- _Your instructions_
Reproduce all the entries exactly and keep the pictures out.

--- Input material ---

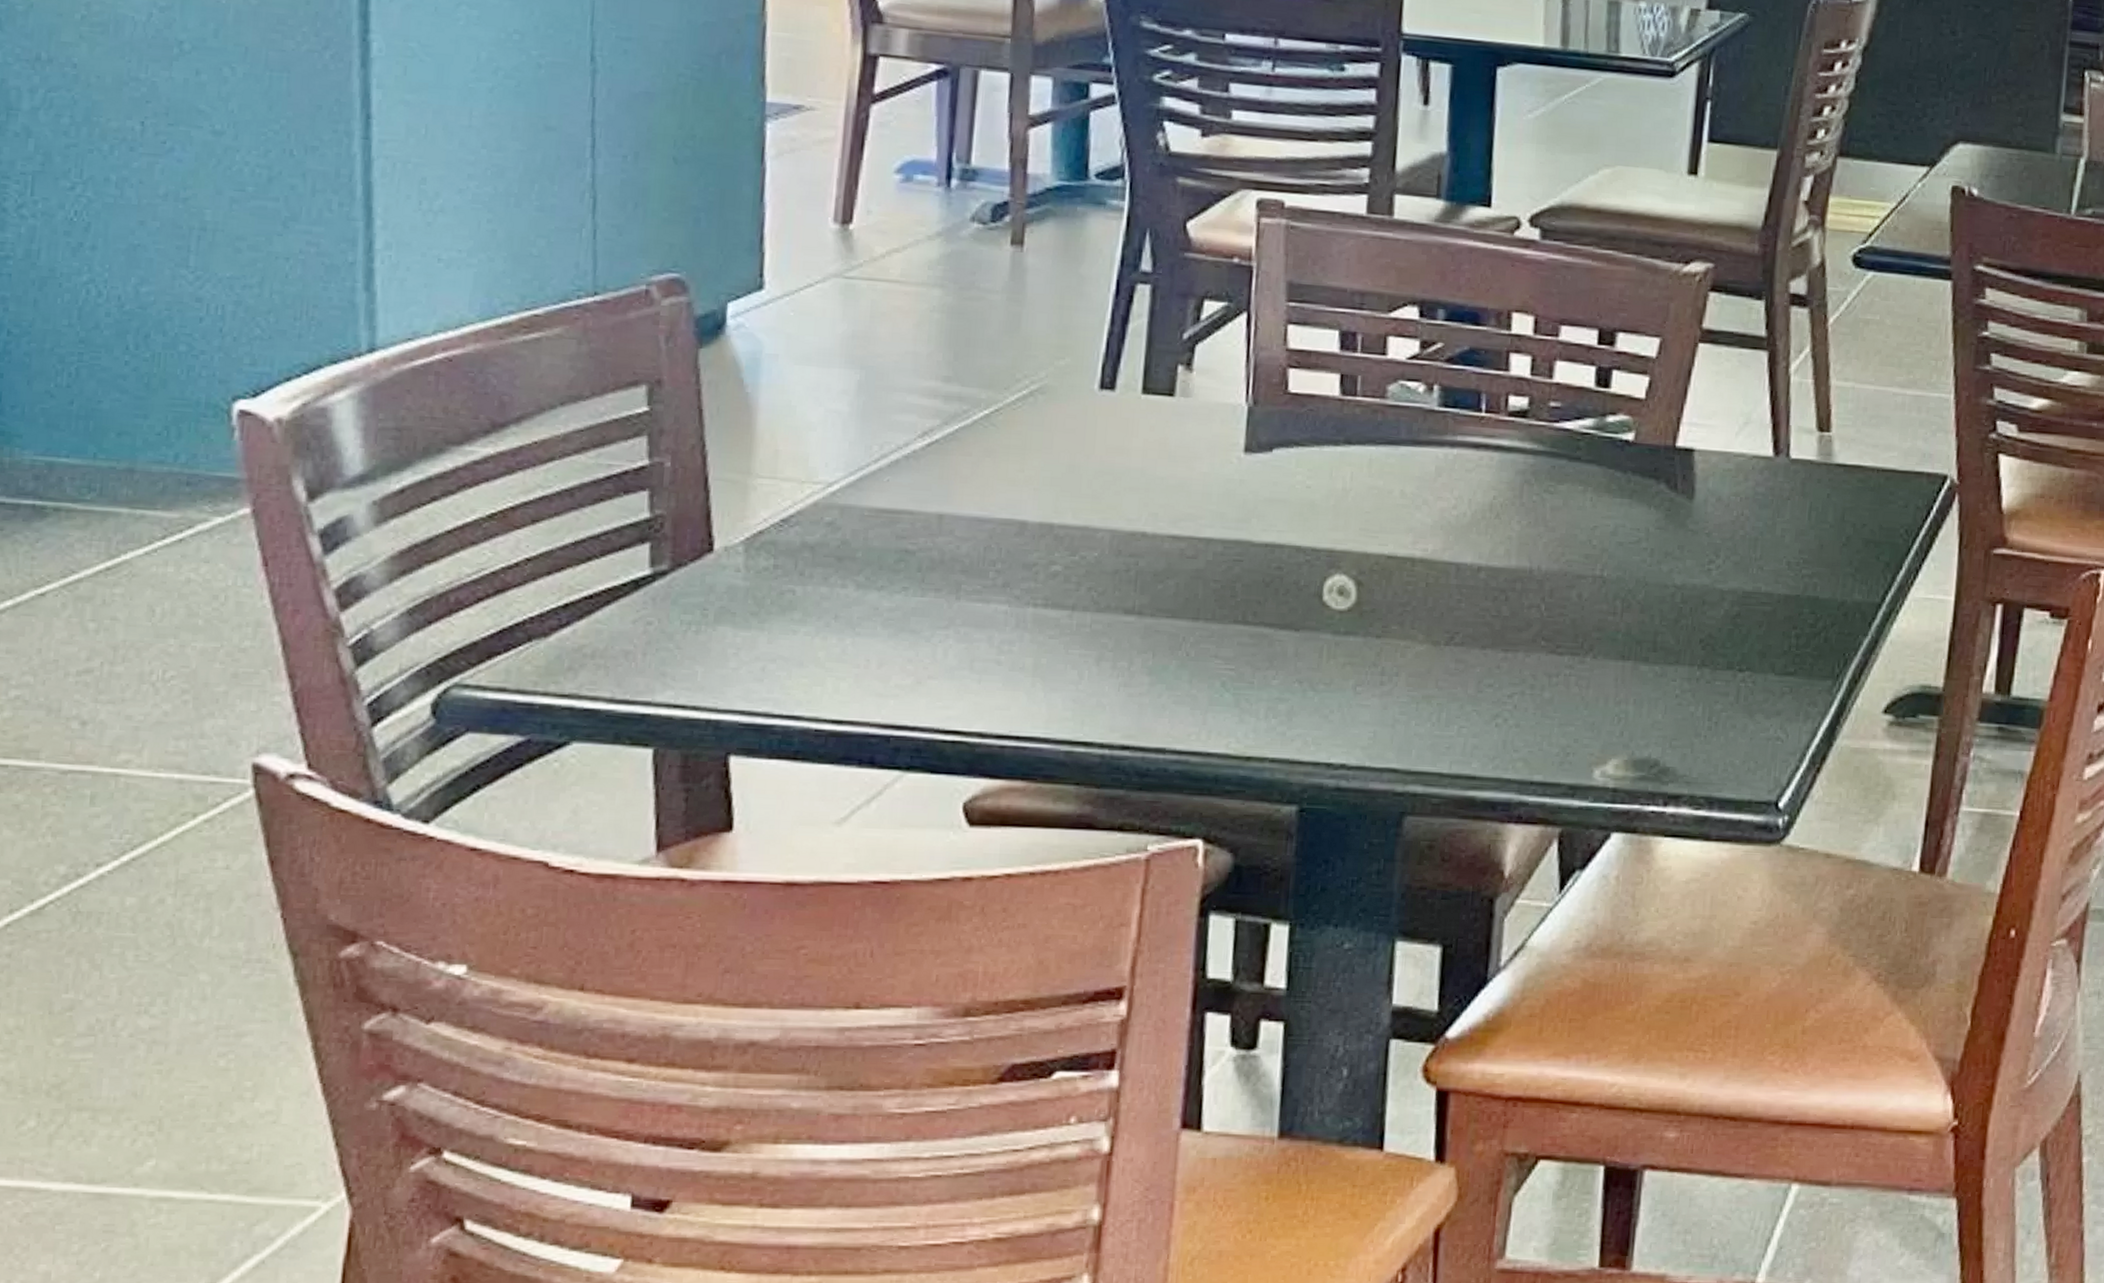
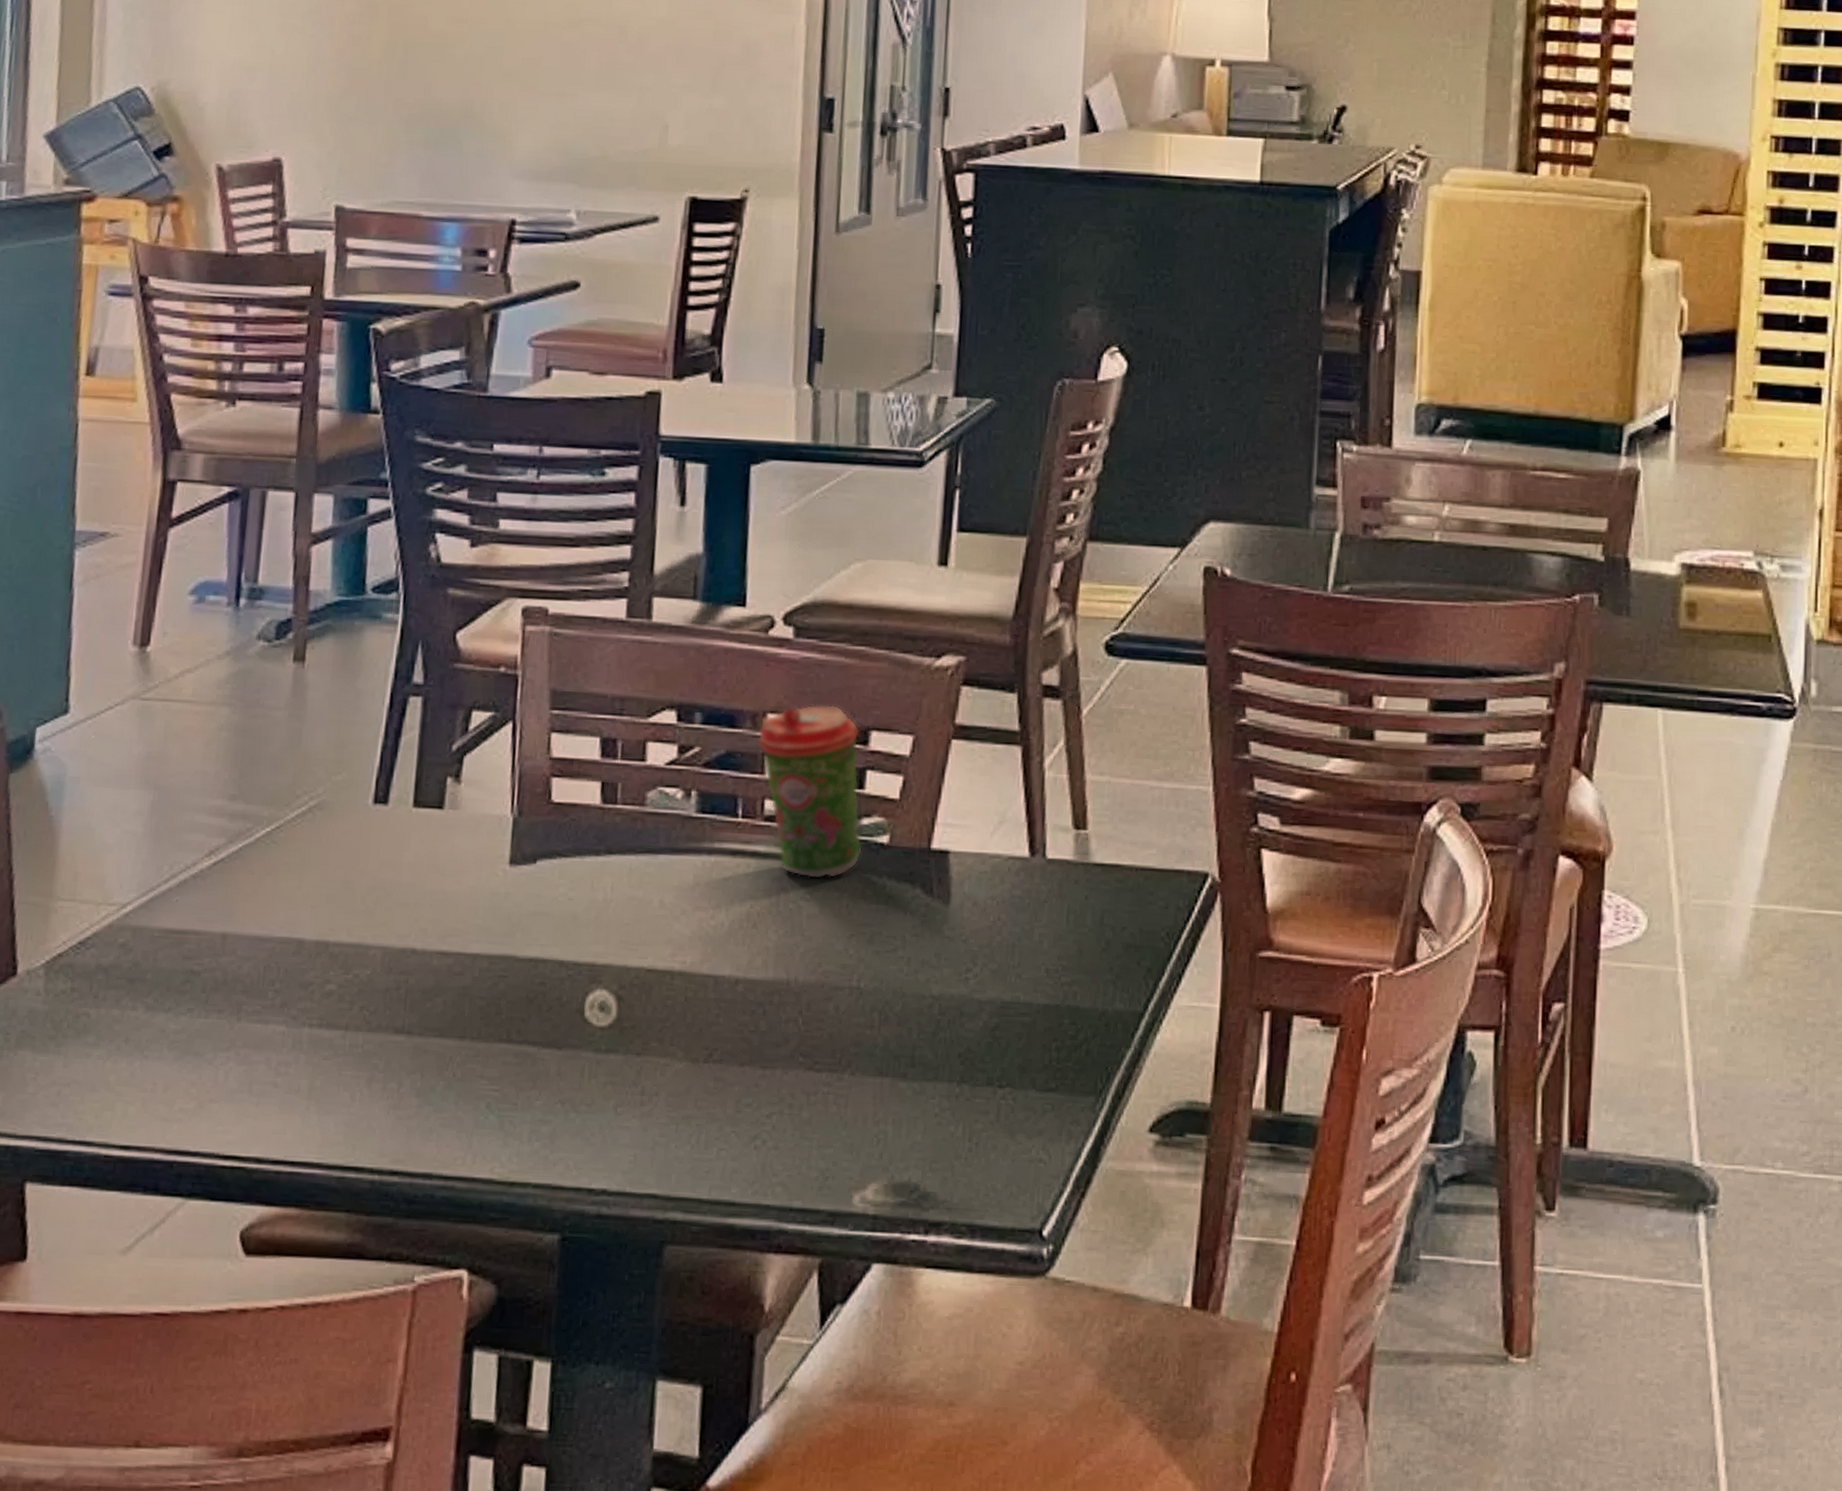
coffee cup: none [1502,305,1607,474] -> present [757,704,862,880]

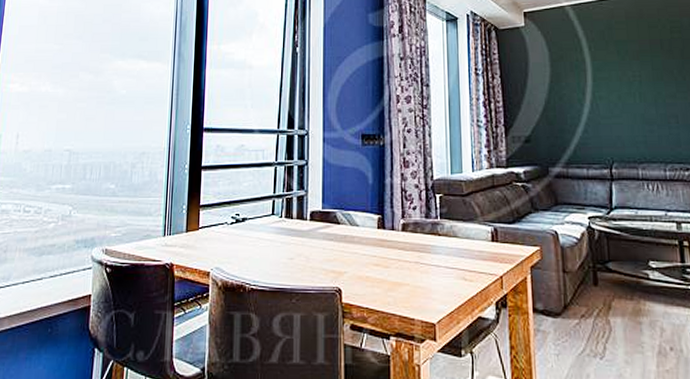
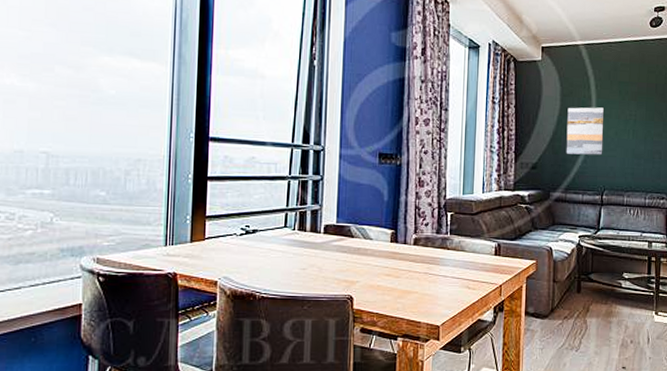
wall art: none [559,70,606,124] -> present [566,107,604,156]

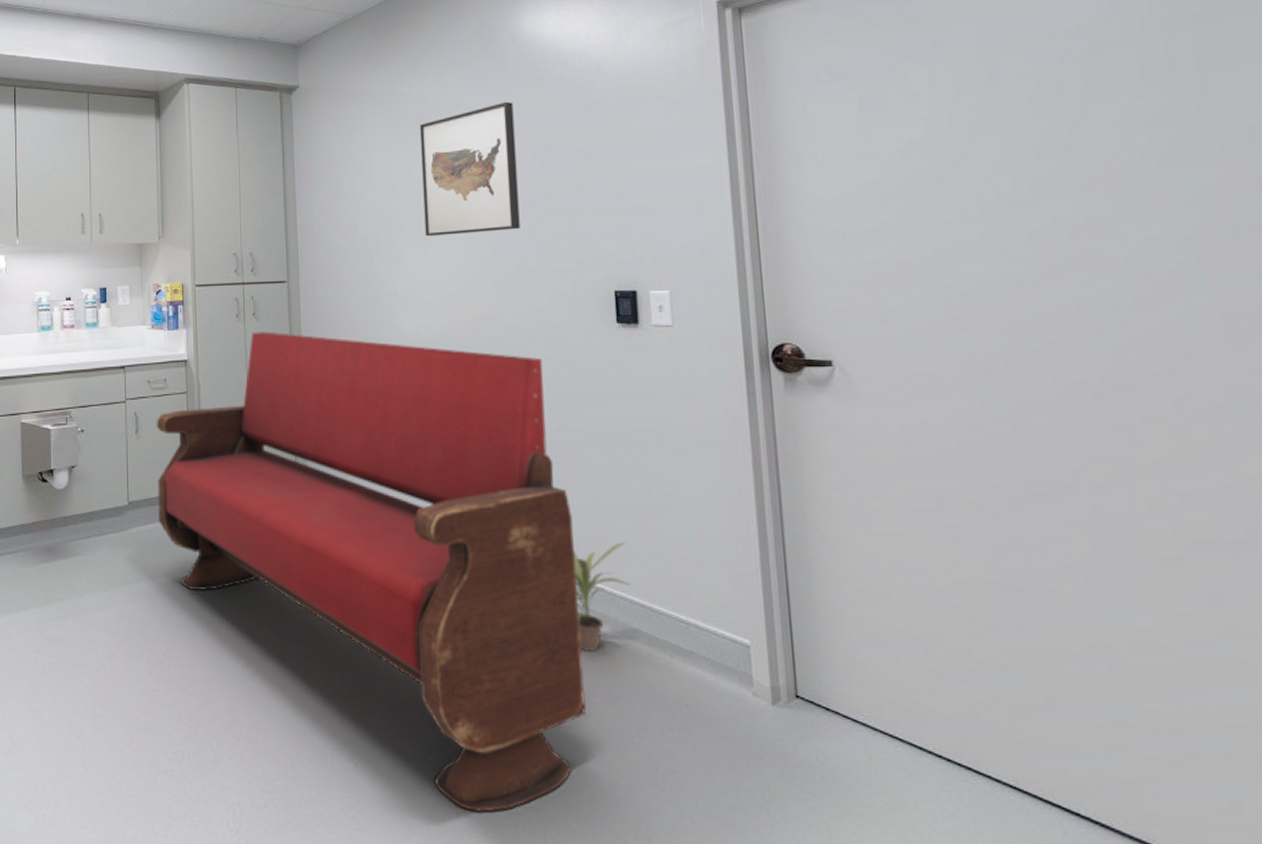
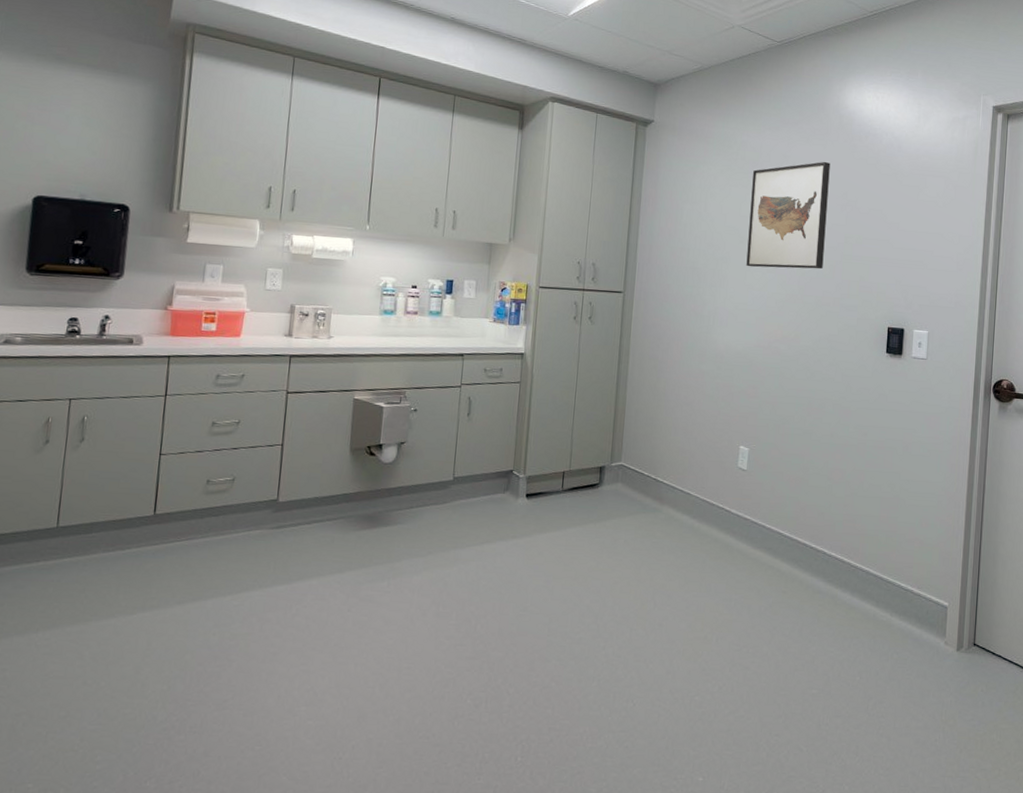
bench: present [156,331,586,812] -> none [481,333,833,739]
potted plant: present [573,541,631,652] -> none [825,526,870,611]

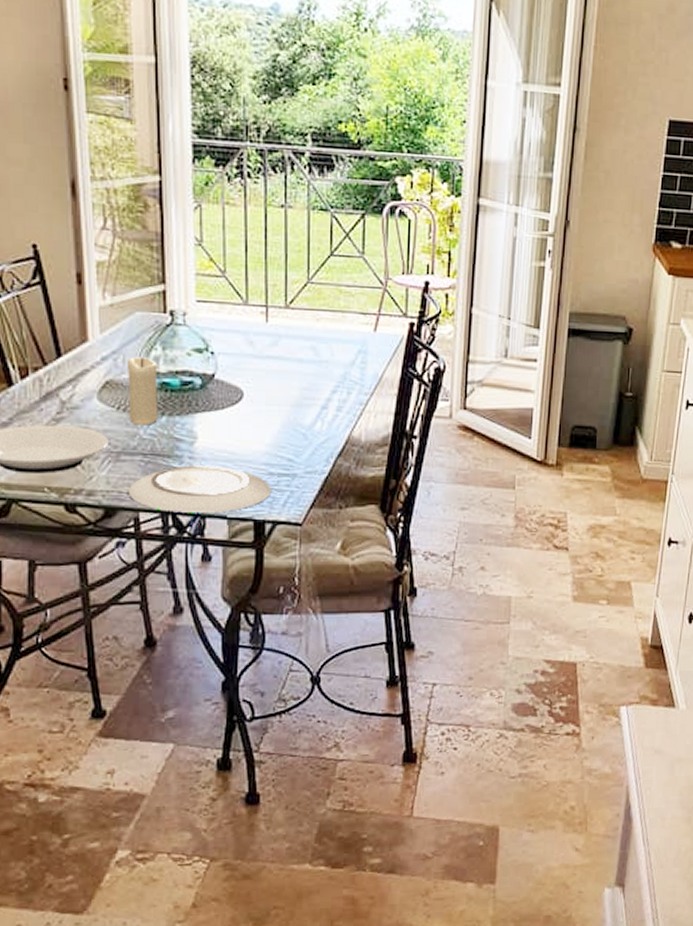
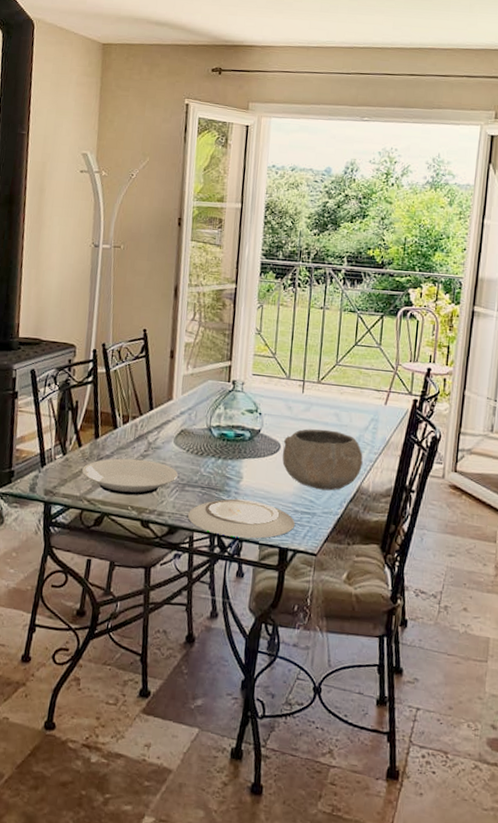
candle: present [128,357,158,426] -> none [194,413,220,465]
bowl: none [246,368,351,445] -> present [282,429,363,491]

---

- _Reply to the task_
coffee cup: none [1502,305,1607,474] -> present [757,704,862,880]

wall art: none [559,70,606,124] -> present [566,107,604,156]

bench: present [156,331,586,812] -> none [481,333,833,739]
potted plant: present [573,541,631,652] -> none [825,526,870,611]

candle: present [128,357,158,426] -> none [194,413,220,465]
bowl: none [246,368,351,445] -> present [282,429,363,491]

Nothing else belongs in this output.